Внешне вы совсем разные люди и все же чем-то похожи. А чем — не знаю и понять не могу. Он молчалив, но его не назовешь нелюдимым. Наоборот, со всеми ходячими он уже в дружбе. Ребята наши в нем души не чают. А вот разговорить его трудно: «да», «нет» — и все. Наседкин после обхода присаживается на его койку именно «помолчать». Молчать они могут долго, думая каждый о своем.

Понемножку и Антонина, кажется, начала опускать свои иголки. Рассказала мне, что он командовал их дивизией, в составе которой они с боями отступали от границы. Дивизия имела приказ оборонять наш город, заняла оборону, но так как укрепиться не успела, понесла большие потери. Выясняется, что и город наш не бежал в панике, как мне мерещилось, когда я стояла у моста, наблюдая беженцев. Дивизия Сухохлебова, прикрывая отход, все-таки задержала немцев где-то у аэродрома и пионерских лагерей, в тех самых местах, Семен, где мы с тобой гуляли по выходным с ребятишками. Теперь я поняла, почему там грохотала артиллерия. Пока Сухохлебов там сражался, за реку подтягивались свежие части. Они-то и остановили немцев. Вот какова, оказывается, была картина. Там, у аэродрома, где-то на командном пункте, разорвавшийся рядом снаряд засыпал Сухохлебова. Его откопали, привели в себя, но эвакуировать не успели, танки немцев уже ворвались в город.
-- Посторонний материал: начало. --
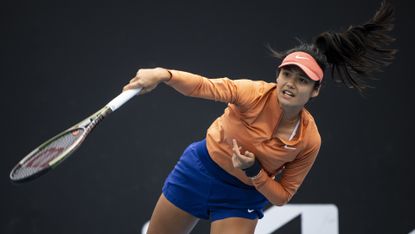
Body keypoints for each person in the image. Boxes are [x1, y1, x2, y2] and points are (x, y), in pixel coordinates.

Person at [123, 1, 396, 233]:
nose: (290, 83)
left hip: (241, 197)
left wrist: (254, 171)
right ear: (277, 75)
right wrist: (163, 74)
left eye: (302, 80)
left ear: (315, 91)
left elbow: (282, 195)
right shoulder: (252, 92)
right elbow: (204, 85)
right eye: (286, 74)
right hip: (198, 171)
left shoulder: (309, 139)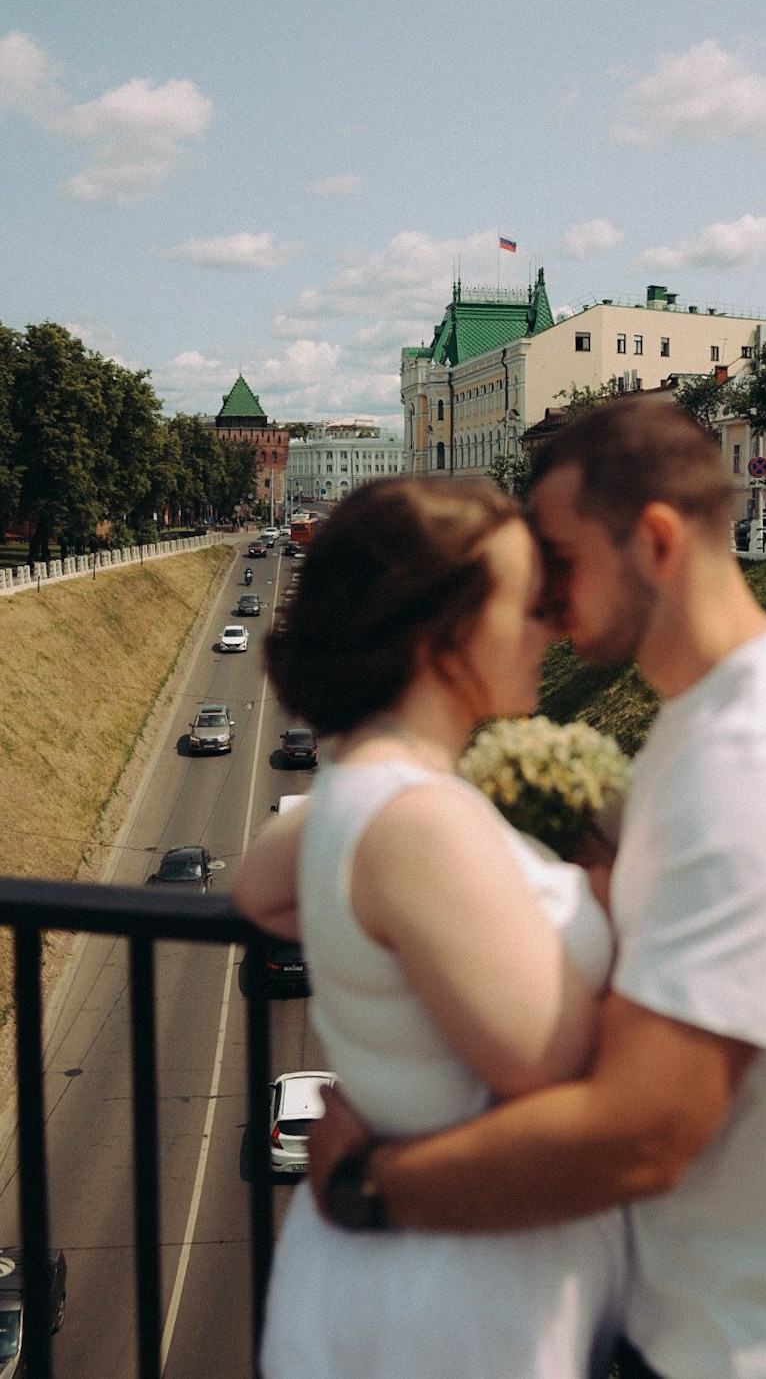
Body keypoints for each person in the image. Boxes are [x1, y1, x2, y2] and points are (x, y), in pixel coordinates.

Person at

Антонина и этот Мудрик, воевавшие с ним с самой Латвии, спрятали его в каком-то сарае, а ночью перенесли на «Большевичку», в одну из рабочих спален, а оттуда к нам.
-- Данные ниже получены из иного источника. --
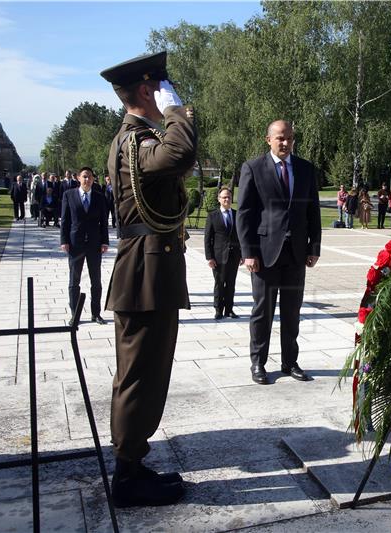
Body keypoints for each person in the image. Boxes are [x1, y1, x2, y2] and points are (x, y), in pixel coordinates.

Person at [101, 50, 196, 507]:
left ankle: (133, 463)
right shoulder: (136, 141)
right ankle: (127, 476)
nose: (167, 95)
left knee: (147, 373)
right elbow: (179, 152)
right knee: (140, 375)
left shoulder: (136, 140)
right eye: (161, 87)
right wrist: (178, 112)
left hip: (149, 268)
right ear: (146, 90)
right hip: (144, 272)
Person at [237, 119, 322, 385]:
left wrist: (314, 247)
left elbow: (313, 211)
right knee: (262, 311)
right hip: (264, 254)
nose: (285, 143)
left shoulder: (306, 169)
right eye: (280, 138)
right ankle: (258, 363)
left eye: (289, 138)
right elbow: (245, 214)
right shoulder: (253, 168)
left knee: (292, 311)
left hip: (296, 253)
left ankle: (289, 362)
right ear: (268, 140)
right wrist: (248, 252)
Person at [60, 167, 109, 325]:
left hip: (94, 244)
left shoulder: (99, 197)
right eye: (85, 177)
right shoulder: (69, 195)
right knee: (74, 281)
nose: (87, 180)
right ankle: (75, 315)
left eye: (90, 177)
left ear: (93, 179)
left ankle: (96, 314)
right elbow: (65, 220)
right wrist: (64, 241)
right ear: (78, 178)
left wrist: (105, 241)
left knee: (96, 281)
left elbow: (104, 222)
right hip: (76, 244)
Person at [204, 186, 242, 320]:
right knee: (219, 283)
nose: (227, 199)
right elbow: (207, 238)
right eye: (224, 197)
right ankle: (218, 309)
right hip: (218, 257)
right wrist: (209, 257)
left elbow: (241, 236)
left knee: (231, 284)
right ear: (219, 199)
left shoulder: (237, 215)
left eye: (229, 197)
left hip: (234, 256)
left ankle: (229, 310)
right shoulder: (212, 216)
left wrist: (242, 254)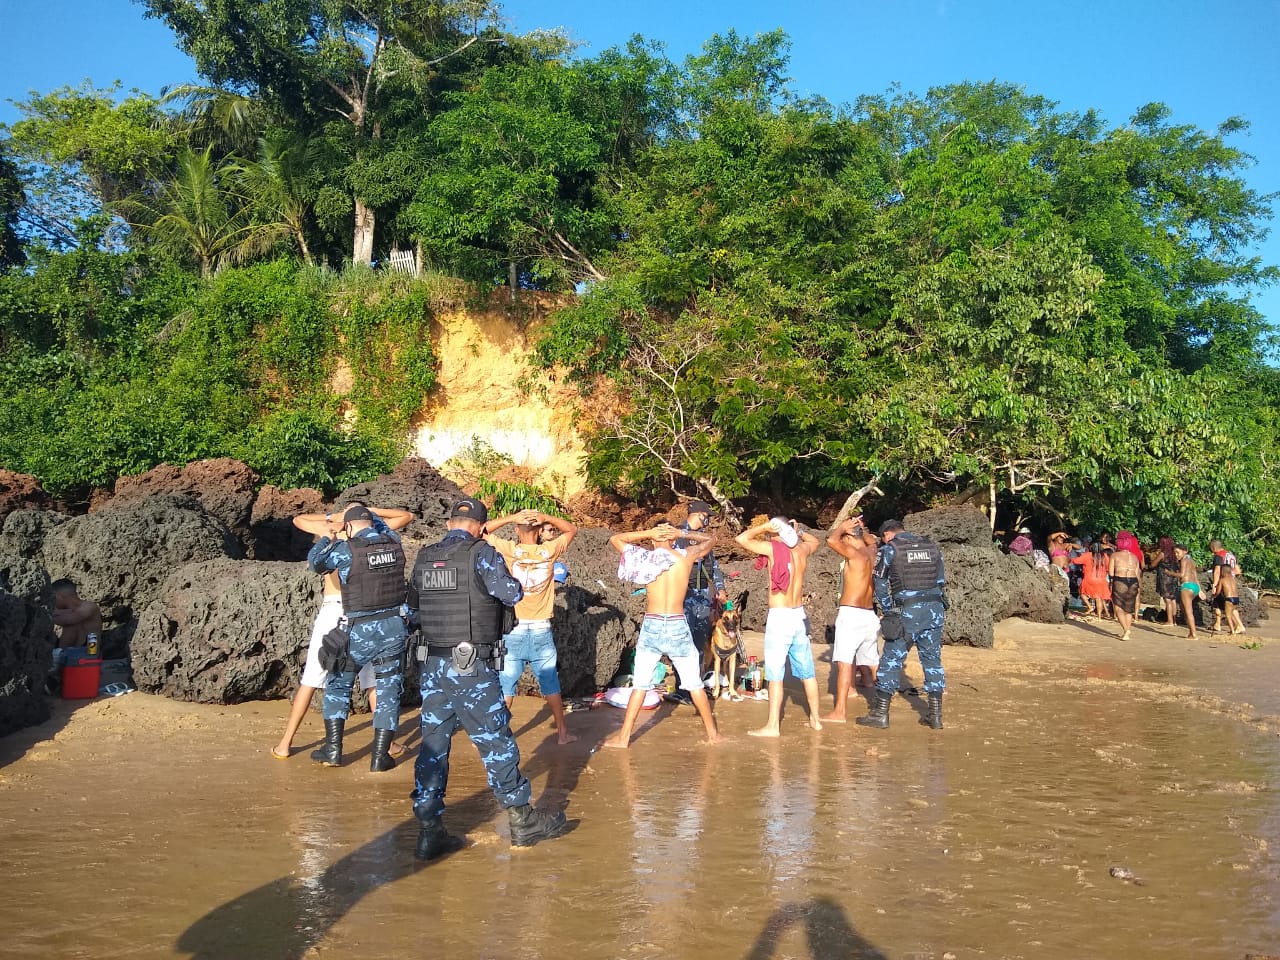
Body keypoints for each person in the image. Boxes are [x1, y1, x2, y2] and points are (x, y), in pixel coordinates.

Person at [407, 497, 568, 860]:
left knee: (433, 748)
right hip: (472, 667)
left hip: (433, 667)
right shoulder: (482, 553)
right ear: (480, 527)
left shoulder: (424, 557)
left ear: (449, 524)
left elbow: (411, 609)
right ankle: (522, 820)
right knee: (496, 742)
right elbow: (512, 593)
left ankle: (428, 832)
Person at [272, 504, 413, 761]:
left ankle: (288, 743)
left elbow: (300, 523)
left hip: (341, 613)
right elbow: (404, 517)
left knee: (319, 677)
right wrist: (350, 515)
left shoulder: (338, 541)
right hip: (376, 616)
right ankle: (385, 748)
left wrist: (331, 524)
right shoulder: (381, 539)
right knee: (380, 682)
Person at [602, 519, 724, 749]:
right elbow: (711, 539)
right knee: (694, 684)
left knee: (640, 684)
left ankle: (624, 738)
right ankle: (713, 735)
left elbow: (615, 539)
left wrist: (649, 532)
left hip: (653, 623)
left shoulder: (645, 558)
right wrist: (681, 532)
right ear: (672, 537)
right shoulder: (685, 556)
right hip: (677, 622)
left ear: (652, 538)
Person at [484, 507, 579, 745]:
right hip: (540, 629)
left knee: (506, 684)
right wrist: (546, 518)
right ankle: (563, 734)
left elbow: (481, 531)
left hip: (514, 628)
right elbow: (572, 529)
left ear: (517, 530)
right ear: (538, 532)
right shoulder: (548, 551)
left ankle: (498, 736)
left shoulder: (509, 550)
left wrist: (510, 517)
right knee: (550, 683)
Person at [735, 516, 824, 737]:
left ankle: (773, 726)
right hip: (798, 615)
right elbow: (816, 542)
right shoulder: (802, 550)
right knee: (807, 672)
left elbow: (742, 538)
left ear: (776, 531)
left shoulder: (773, 549)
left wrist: (764, 527)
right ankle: (816, 720)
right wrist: (799, 531)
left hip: (780, 616)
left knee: (775, 674)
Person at [858, 519, 947, 730]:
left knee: (891, 660)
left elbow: (879, 583)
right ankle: (934, 716)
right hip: (935, 610)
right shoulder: (932, 547)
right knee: (932, 660)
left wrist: (889, 610)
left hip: (907, 611)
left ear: (887, 534)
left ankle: (880, 714)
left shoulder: (891, 549)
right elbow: (941, 580)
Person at [822, 518, 880, 723]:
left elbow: (830, 540)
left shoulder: (853, 553)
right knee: (872, 663)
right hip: (869, 614)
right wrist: (861, 530)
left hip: (851, 613)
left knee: (845, 664)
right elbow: (872, 542)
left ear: (848, 537)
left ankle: (839, 712)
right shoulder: (871, 553)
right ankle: (881, 707)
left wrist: (841, 528)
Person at [674, 501, 728, 659]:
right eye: (707, 516)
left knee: (700, 638)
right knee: (684, 639)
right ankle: (681, 681)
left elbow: (714, 566)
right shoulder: (677, 534)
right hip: (685, 593)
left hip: (703, 594)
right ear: (699, 515)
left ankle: (697, 677)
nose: (708, 520)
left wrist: (720, 588)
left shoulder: (705, 538)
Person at [50, 578, 102, 657]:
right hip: (69, 655)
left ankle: (59, 657)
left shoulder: (90, 607)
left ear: (58, 596)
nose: (52, 602)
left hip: (91, 653)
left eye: (53, 598)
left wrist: (45, 612)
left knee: (70, 625)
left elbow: (69, 619)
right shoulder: (66, 611)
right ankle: (60, 657)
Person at [1109, 531, 1143, 641]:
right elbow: (1138, 573)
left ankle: (1126, 630)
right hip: (1133, 581)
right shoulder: (1134, 557)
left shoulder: (1115, 555)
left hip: (1120, 580)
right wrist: (1139, 586)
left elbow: (1110, 573)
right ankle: (1127, 631)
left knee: (1118, 607)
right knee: (1128, 609)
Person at [1210, 540, 1245, 635]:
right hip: (1232, 582)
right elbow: (1238, 570)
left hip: (1223, 583)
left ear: (1213, 547)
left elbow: (1217, 571)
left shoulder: (1218, 556)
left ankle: (1238, 625)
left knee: (1226, 607)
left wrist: (1215, 585)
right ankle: (1218, 624)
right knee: (1227, 606)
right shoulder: (1230, 555)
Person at [1079, 540, 1112, 619]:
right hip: (1101, 580)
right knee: (1098, 598)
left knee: (1081, 592)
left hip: (1089, 579)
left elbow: (1077, 561)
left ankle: (1090, 607)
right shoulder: (1105, 556)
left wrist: (1070, 560)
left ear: (1091, 547)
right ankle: (1099, 617)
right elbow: (1108, 567)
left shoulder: (1087, 555)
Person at [1175, 543, 1200, 640]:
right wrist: (1199, 589)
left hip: (1187, 586)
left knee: (1188, 611)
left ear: (1185, 551)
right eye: (1175, 553)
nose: (1176, 555)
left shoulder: (1184, 560)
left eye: (1177, 552)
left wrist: (1169, 573)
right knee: (1184, 609)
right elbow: (1195, 575)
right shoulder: (1192, 561)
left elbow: (1181, 575)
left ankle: (1193, 634)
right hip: (1194, 586)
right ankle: (1191, 632)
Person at [1155, 536, 1181, 625]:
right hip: (1173, 578)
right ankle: (1174, 620)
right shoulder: (1175, 554)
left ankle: (1169, 620)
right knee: (1173, 599)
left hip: (1165, 578)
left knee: (1167, 600)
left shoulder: (1163, 553)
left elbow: (1153, 564)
Антонина — санинструктор из его медсанбата, а этот Мудрик — какой-то разведчик и будто бы даже «язычник», то есть специалист по ловле «языков». Впрочем, эта Антонина, несмотря на свою детскую внешность, не так уж проста. О Мудрике явно что-то недоговаривает. Но какое мне, в сущности, до этого дело?
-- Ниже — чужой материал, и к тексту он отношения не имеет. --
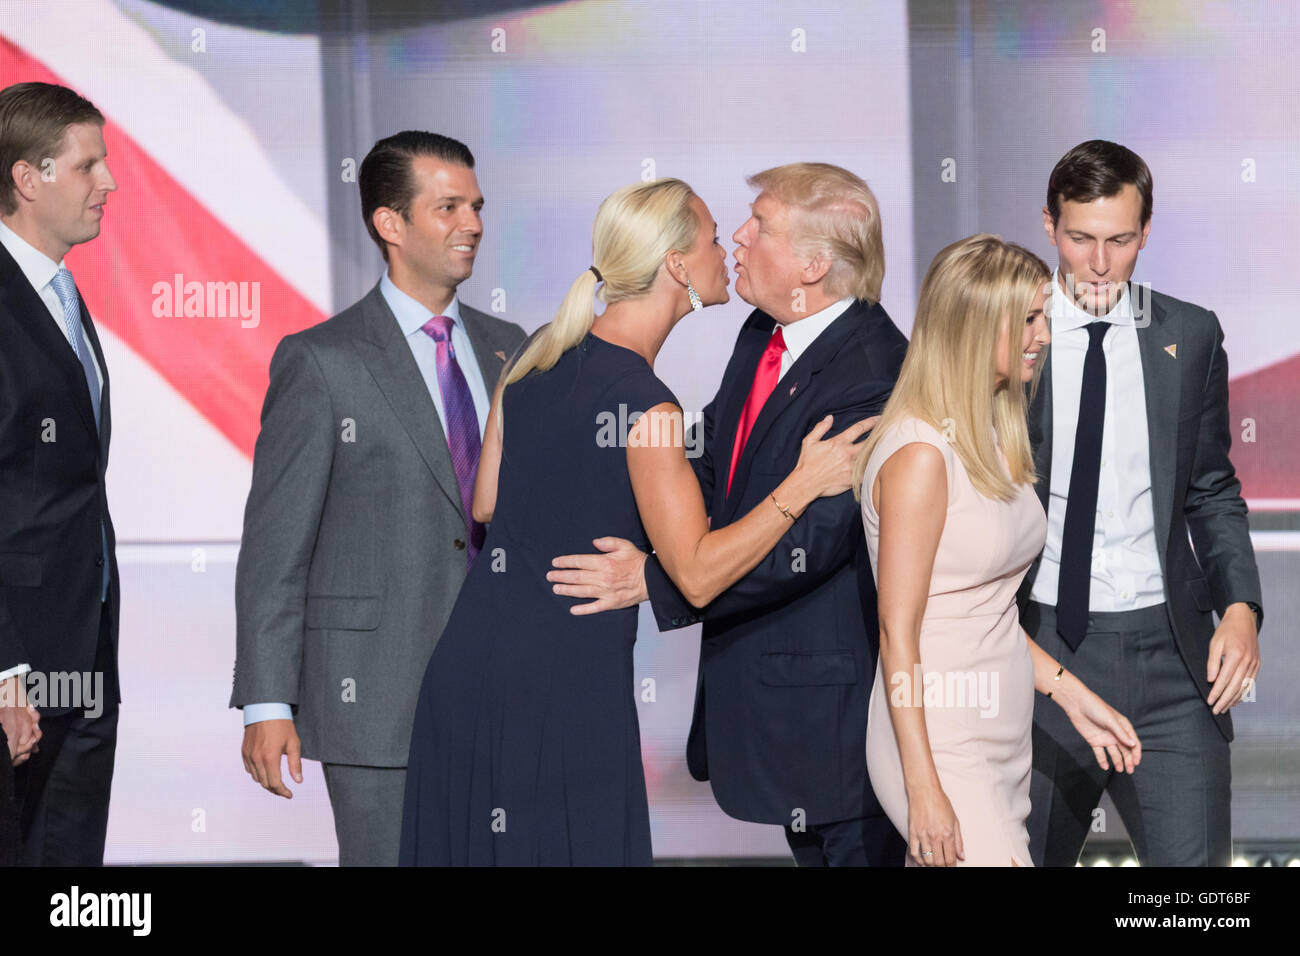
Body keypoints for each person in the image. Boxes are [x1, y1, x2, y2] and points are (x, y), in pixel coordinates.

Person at [399, 177, 874, 865]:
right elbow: (700, 574)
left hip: (470, 665)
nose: (728, 248)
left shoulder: (538, 353)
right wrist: (801, 485)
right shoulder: (648, 409)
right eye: (714, 238)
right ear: (677, 264)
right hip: (564, 683)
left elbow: (487, 503)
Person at [547, 163, 909, 866]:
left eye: (760, 223)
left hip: (833, 727)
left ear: (814, 263)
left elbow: (811, 545)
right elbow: (717, 463)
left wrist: (656, 580)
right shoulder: (762, 333)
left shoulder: (873, 371)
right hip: (781, 714)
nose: (739, 236)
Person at [230, 132, 526, 866]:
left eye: (478, 206)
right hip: (378, 703)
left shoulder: (510, 347)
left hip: (508, 693)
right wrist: (268, 703)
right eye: (449, 206)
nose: (474, 224)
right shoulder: (320, 361)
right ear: (389, 224)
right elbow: (276, 550)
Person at [858, 234, 1141, 867]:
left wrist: (1071, 694)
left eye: (1044, 316)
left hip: (1000, 736)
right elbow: (896, 632)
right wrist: (924, 787)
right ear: (974, 326)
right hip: (941, 740)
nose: (1043, 335)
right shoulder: (920, 455)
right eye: (1029, 320)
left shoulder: (989, 427)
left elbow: (988, 612)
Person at [1019, 141, 1264, 866]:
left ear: (1147, 231)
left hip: (1173, 660)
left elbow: (1211, 488)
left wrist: (1242, 608)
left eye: (1120, 240)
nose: (1099, 263)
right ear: (1048, 226)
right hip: (1039, 650)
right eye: (1080, 239)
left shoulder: (1188, 335)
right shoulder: (1006, 336)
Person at [0, 81, 120, 866]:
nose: (107, 184)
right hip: (18, 672)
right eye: (88, 166)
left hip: (87, 649)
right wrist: (5, 670)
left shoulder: (65, 296)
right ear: (27, 179)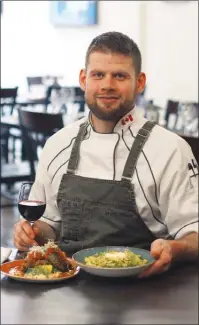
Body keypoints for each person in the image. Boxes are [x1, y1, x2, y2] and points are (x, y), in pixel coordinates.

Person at [14, 31, 198, 278]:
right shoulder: (57, 144)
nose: (107, 85)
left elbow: (194, 235)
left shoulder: (170, 150)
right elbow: (49, 225)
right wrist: (31, 233)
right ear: (83, 78)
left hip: (143, 294)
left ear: (140, 82)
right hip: (64, 291)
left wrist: (174, 249)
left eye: (120, 76)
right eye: (98, 74)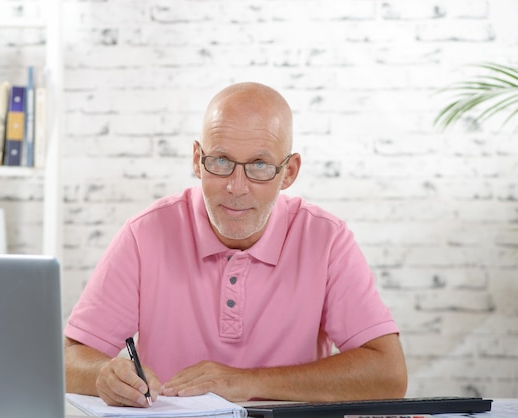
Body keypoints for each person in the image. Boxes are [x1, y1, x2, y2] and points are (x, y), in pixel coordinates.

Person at [64, 82, 408, 407]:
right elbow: (68, 359)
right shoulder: (145, 233)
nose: (236, 187)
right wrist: (102, 375)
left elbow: (388, 374)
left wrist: (249, 382)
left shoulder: (327, 239)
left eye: (259, 165)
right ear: (197, 159)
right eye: (221, 162)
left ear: (288, 172)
Мудрик появляется у нас не часто. Он обитает где-то в городе, куда мы без крайней надобности не выходим, и, по-видимому, ведет ночную жизнь, о которой нам ничего не известно. Во всяком случае, у нас он появляется только с темнотой, с наступлением комендантского часа. Меня он всячески избегает. Тихо проскользнет к койке Сухохлебова и шушукается с ним. Потом отправляется к Марии Григорьевне, с которой у него тоже завелись дела. Она припрятывает для него миску нашего знаменитого «супа рататуй», хлеб, берет в стирку и штопку его белье, и я догадываюсь, что не без помощи этого ловкача у нас стали появляться в рационе, хотя и в микродозах, хотя лишь для самых тяжелых, такие продукты, как сливочное масло, колбаса и даже яйца.